Pick Your Approach: Apps, Chatbots, and Extensions

If you prefer a structured, no-fuss setup, start with recommendation features built into the services you already use. Netflix’s row logic, Disney+’s collections, and Max’s hubs all draw from your history, but you can nudge them by doing a quick round of likes, “not interested,” and watchlist adds. Pair that with an aggregator like JustWatch or Reelgood to check where each pick is streaming in your region; both provide personalized feeds and can unify your watchlist across platforms. For taste tracking, Trakt.tv and Letterboxd help you rate, tag, and log what you watch—feeding richer signals into your profile and unlocking social discovery via friends and curators. If you’re into anime, AniList and MyAnimeList offer deep tagging like “found family,” “slow burn,” or “power systems,” which AI tools can interpret far beyond simple genre labels. K-Drama fans find similar depth on MyDramaList, which is excellent for mood-based discovery and content warnings.

Prefer a conversational experience? Chatbots are surprisingly good at translating your vibe into matches—if you give them the right context. Share a short seed list (5–10 favorites) and explain why you liked them: “smart plotting,” “cozy friendships,” “light on violence,” “runtime under 2 hours,” “in English or dubbed,” “minimal jump scares.” Add a few titles you disliked and why. Ask for spoiler-safe recommendations with a one-sentence pitch, the reason each title fits, and where to stream in your country. Request multiple batches with different angles: “non-obvious picks,” “hidden gems,” “international,” “family-friendly,” or “high-intensity only on Fridays.” Encourage diversity by asking for a mix of eras, regions, and indie/major studio releases, and iterate: react to the list, refine constraints, and ask for alternatives. ChatGPT, Claude, Perplexity, and other assistants can do this well, and many integrate with search to help with availability. For group nights, paste everyone’s favorites and have the bot find overlap, propose compromise picks, and identify “top 3 safe choices” versus “bold discovery options.”

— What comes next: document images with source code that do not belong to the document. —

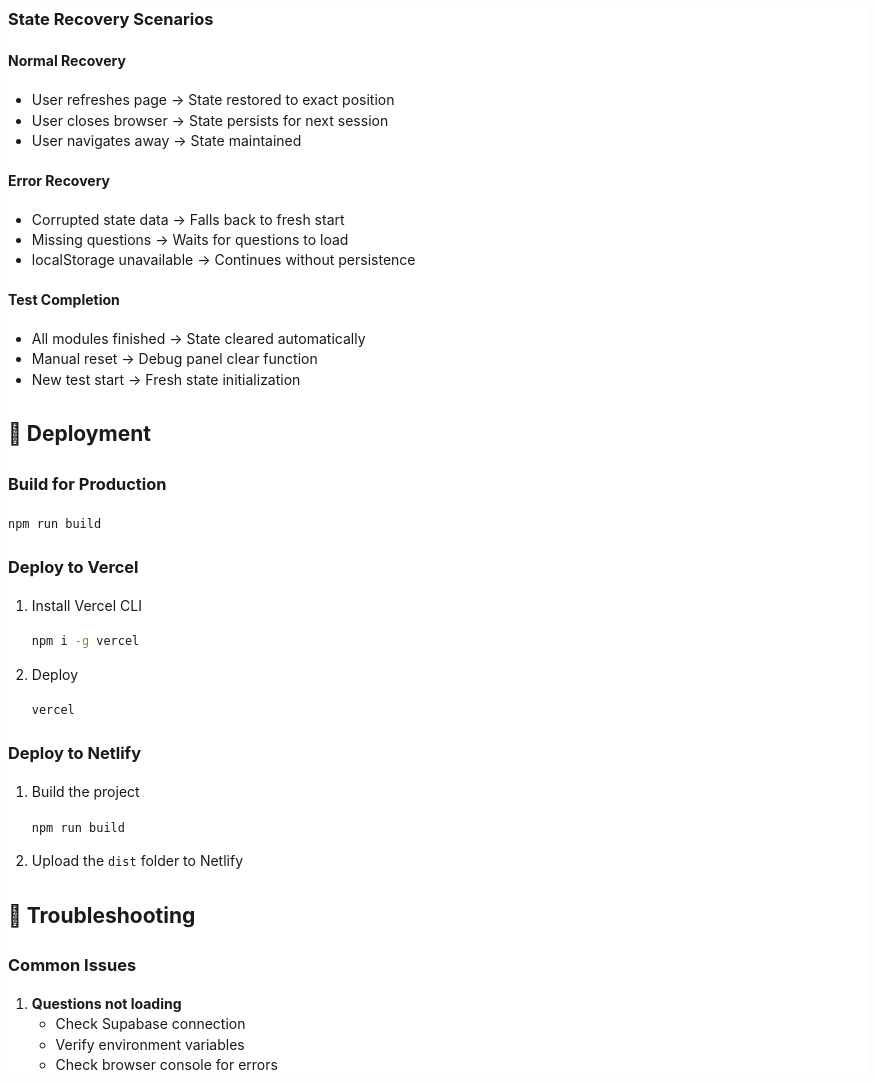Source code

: ### State Recovery Scenarios

#### **Normal Recovery**
- User refreshes page → State restored to exact position
- User closes browser → State persists for next session
- User navigates away → State maintained

#### **Error Recovery**
- Corrupted state data → Falls back to fresh start
- Missing questions → Waits for questions to load
- localStorage unavailable → Continues without persistence

#### **Test Completion**
- All modules finished → State cleared automatically
- Manual reset → Debug panel clear function
- New test start → Fresh state initialization

## 🚀 Deployment

### Build for Production

```bash
npm run build
```

### Deploy to Vercel

1. Install Vercel CLI
   ```bash
   npm i -g vercel
   ```

2. Deploy
   ```bash
   vercel
   ```

### Deploy to Netlify

1. Build the project
   ```bash
   npm run build
   ```

2. Upload the `dist` folder to Netlify

## 🐛 Troubleshooting

### Common Issues

1. **Questions not loading**
   - Check Supabase connection
   - Verify environment variables
   - Check browser console for errors
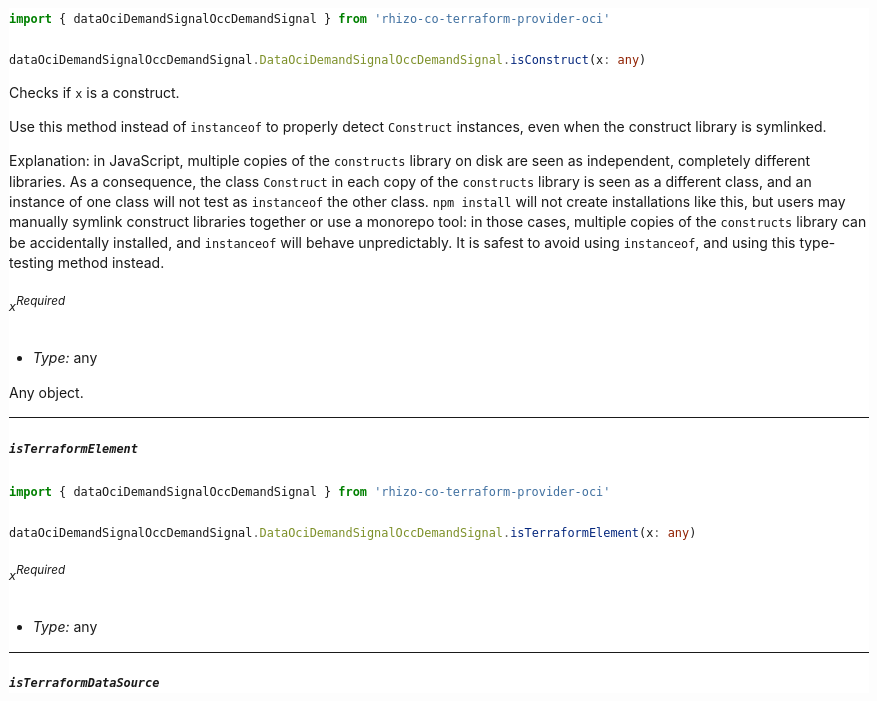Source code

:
 ```typescript
import { dataOciDemandSignalOccDemandSignal } from 'rhizo-co-terraform-provider-oci'

dataOciDemandSignalOccDemandSignal.DataOciDemandSignalOccDemandSignal.isConstruct(x: any)
```

Checks if `x` is a construct.

Use this method instead of `instanceof` to properly detect `Construct`
instances, even when the construct library is symlinked.

Explanation: in JavaScript, multiple copies of the `constructs` library on
disk are seen as independent, completely different libraries. As a
consequence, the class `Construct` in each copy of the `constructs` library
is seen as a different class, and an instance of one class will not test as
`instanceof` the other class. `npm install` will not create installations
like this, but users may manually symlink construct libraries together or
use a monorepo tool: in those cases, multiple copies of the `constructs`
library can be accidentally installed, and `instanceof` will behave
unpredictably. It is safest to avoid using `instanceof`, and using
this type-testing method instead.

###### `x`<sup>Required</sup> <a name="x" id="rhizo-co-terraform-provider-oci.dataOciDemandSignalOccDemandSignal.DataOciDemandSignalOccDemandSignal.isConstruct.parameter.x"></a>

- *Type:* any

Any object.

---

##### `isTerraformElement` <a name="isTerraformElement" id="rhizo-co-terraform-provider-oci.dataOciDemandSignalOccDemandSignal.DataOciDemandSignalOccDemandSignal.isTerraformElement"></a>

```typescript
import { dataOciDemandSignalOccDemandSignal } from 'rhizo-co-terraform-provider-oci'

dataOciDemandSignalOccDemandSignal.DataOciDemandSignalOccDemandSignal.isTerraformElement(x: any)
```

###### `x`<sup>Required</sup> <a name="x" id="rhizo-co-terraform-provider-oci.dataOciDemandSignalOccDemandSignal.DataOciDemandSignalOccDemandSignal.isTerraformElement.parameter.x"></a>

- *Type:* any

---

##### `isTerraformDataSource` <a name="isTerraformDataSource" id="rhizo-co-terraform-provider-oci.dataOciDemandSignalOccDemandSignal.DataOciDemandSignalOccDemandSignal.isTerraformDataSource"></a>
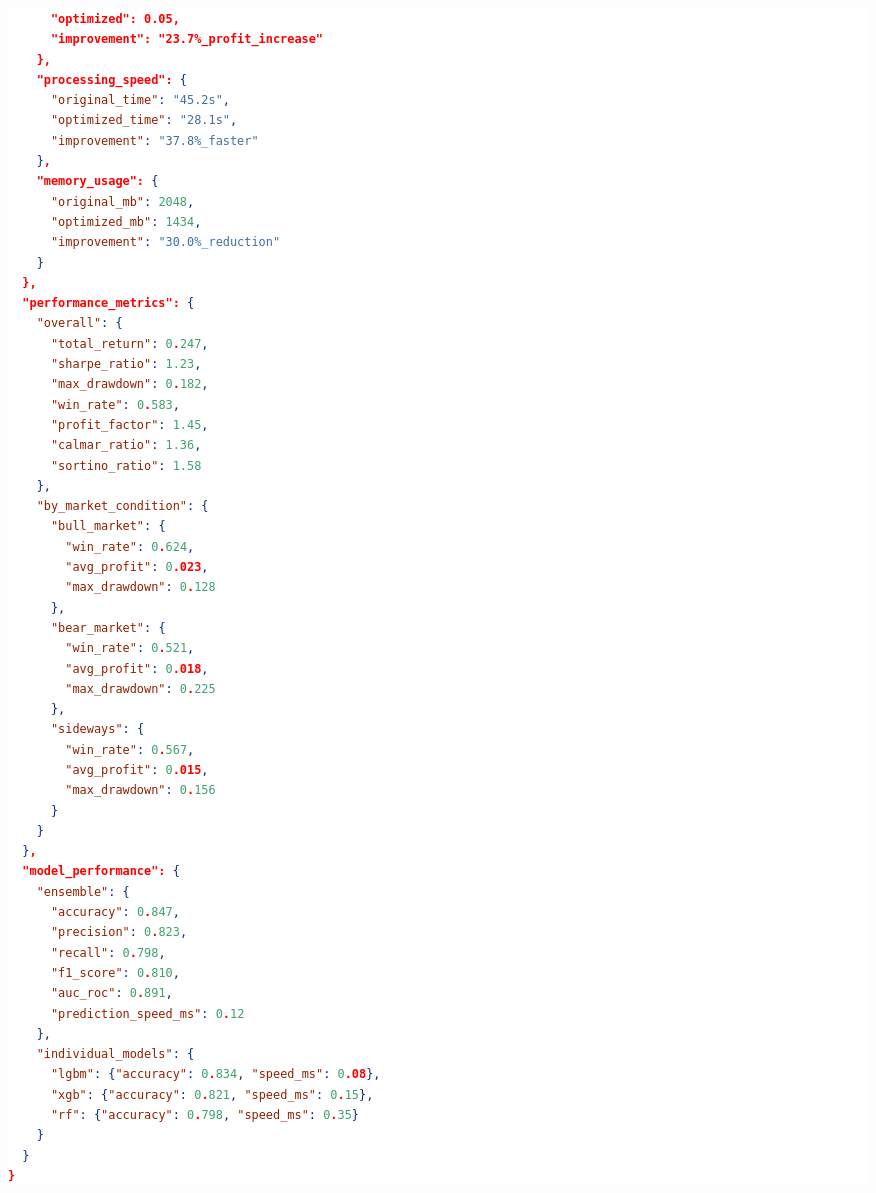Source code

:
 ```json
      "optimized": 0.05,
      "improvement": "23.7%_profit_increase"
    },
    "processing_speed": {
      "original_time": "45.2s",
      "optimized_time": "28.1s", 
      "improvement": "37.8%_faster"
    },
    "memory_usage": {
      "original_mb": 2048,
      "optimized_mb": 1434,
      "improvement": "30.0%_reduction"
    }
  },
  "performance_metrics": {
    "overall": {
      "total_return": 0.247,
      "sharpe_ratio": 1.23,
      "max_drawdown": 0.182,
      "win_rate": 0.583,
      "profit_factor": 1.45,
      "calmar_ratio": 1.36,
      "sortino_ratio": 1.58
    },
    "by_market_condition": {
      "bull_market": {
        "win_rate": 0.624,
        "avg_profit": 0.023,
        "max_drawdown": 0.128
      },
      "bear_market": {
        "win_rate": 0.521,
        "avg_profit": 0.018,
        "max_drawdown": 0.225
      },
      "sideways": {
        "win_rate": 0.567,
        "avg_profit": 0.015,
        "max_drawdown": 0.156
      }
    }
  },
  "model_performance": {
    "ensemble": {
      "accuracy": 0.847,
      "precision": 0.823,
      "recall": 0.798,
      "f1_score": 0.810,
      "auc_roc": 0.891,
      "prediction_speed_ms": 0.12
    },
    "individual_models": {
      "lgbm": {"accuracy": 0.834, "speed_ms": 0.08},
      "xgb": {"accuracy": 0.821, "speed_ms": 0.15}, 
      "rf": {"accuracy": 0.798, "speed_ms": 0.35}
    }
  }
}
```
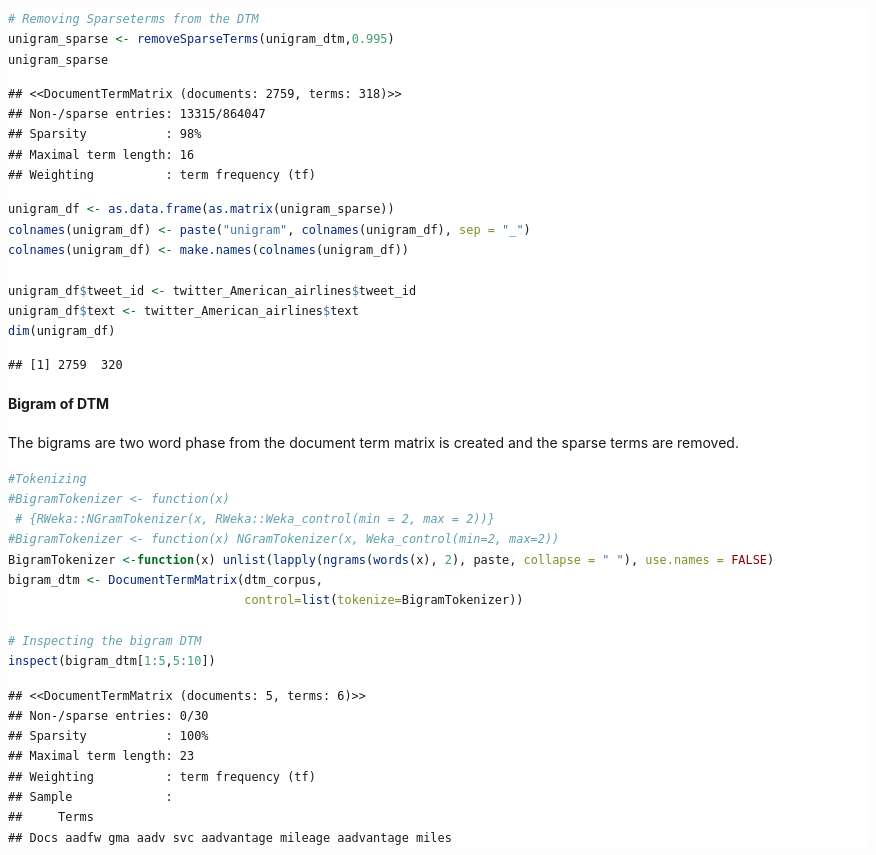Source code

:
 ``` r
# Removing Sparseterms from the DTM 
unigram_sparse <- removeSparseTerms(unigram_dtm,0.995)
unigram_sparse
```

    ## <<DocumentTermMatrix (documents: 2759, terms: 318)>>
    ## Non-/sparse entries: 13315/864047
    ## Sparsity           : 98%
    ## Maximal term length: 16
    ## Weighting          : term frequency (tf)

``` r
unigram_df <- as.data.frame(as.matrix(unigram_sparse))
colnames(unigram_df) <- paste("unigram", colnames(unigram_df), sep = "_")
colnames(unigram_df) <- make.names(colnames(unigram_df))

unigram_df$tweet_id <- twitter_American_airlines$tweet_id
unigram_df$text <- twitter_American_airlines$text
dim(unigram_df)
```

    ## [1] 2759  320

#### Bigram of DTM

The bigrams are two word phase from the document term matrix is created and the sparse terms are removed.

``` r
#Tokenizing
#BigramTokenizer <- function(x) 
 # {RWeka::NGramTokenizer(x, RWeka::Weka_control(min = 2, max = 2))}
#BigramTokenizer <- function(x) NGramTokenizer(x, Weka_control(min=2, max=2))
BigramTokenizer <-function(x) unlist(lapply(ngrams(words(x), 2), paste, collapse = " "), use.names = FALSE)
bigram_dtm <- DocumentTermMatrix(dtm_corpus, 
                                 control=list(tokenize=BigramTokenizer))

# Inspecting the bigram DTM
inspect(bigram_dtm[1:5,5:10])
```

    ## <<DocumentTermMatrix (documents: 5, terms: 6)>>
    ## Non-/sparse entries: 0/30
    ## Sparsity           : 100%
    ## Maximal term length: 23
    ## Weighting          : term frequency (tf)
    ## Sample             :
    ##     Terms
    ## Docs aadfw gma aadv svc aadvantage mileage aadvantage miles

Browser extensions and small workflow tweaks can make the whole process silky. Tools like Trim (IMDb Ratings on Netflix), Enhancer for Netflix/Crunchyroll/Disney+, and Simkl Enhancer overlay ratings, trailers, and quick links without leaving the app. Paired with JustWatch, you can hop from a recommendation to a playable option quickly. If you maintain a watchlist in Notes, Notion, or Google Sheets, have a bot enrich it with metadata (genre, vibes, intensity, runtime, language availability, trigger warnings) and add filters like “weeknight under 100 minutes” or “cozy autumn mood.” Set alerts via Reelgood or JustWatch for when a title moves to a service you have. Trakt can sync with Plex, Jellyfin, or Kodi if you run a home media server, and many assistants can help you map your library to things you’re likely to enjoy next. For families, build separate profiles, use kid-friendly extensions that surface ratings from Common Sense Media, and teach the system by rating together—your future self will thank you.

The quickest way to better recommendations is to meet AI halfway: give it a clean signal, steer it with specifics, and keep a watchlist that reflects the moods you actually watch. Whether you lean on built-in rows, rely on an assistant that speaks your taste language, or outfit your browser with smart overlays, the result is the same—fewer dead ends and more nights where the first pick sticks. Start with a small seed list, refine with honest feedback, and let the system do the heavy lifting; from there, every scroll feels less like a chore and more like discovering a friend’s perfect suggestion right when you wanted it.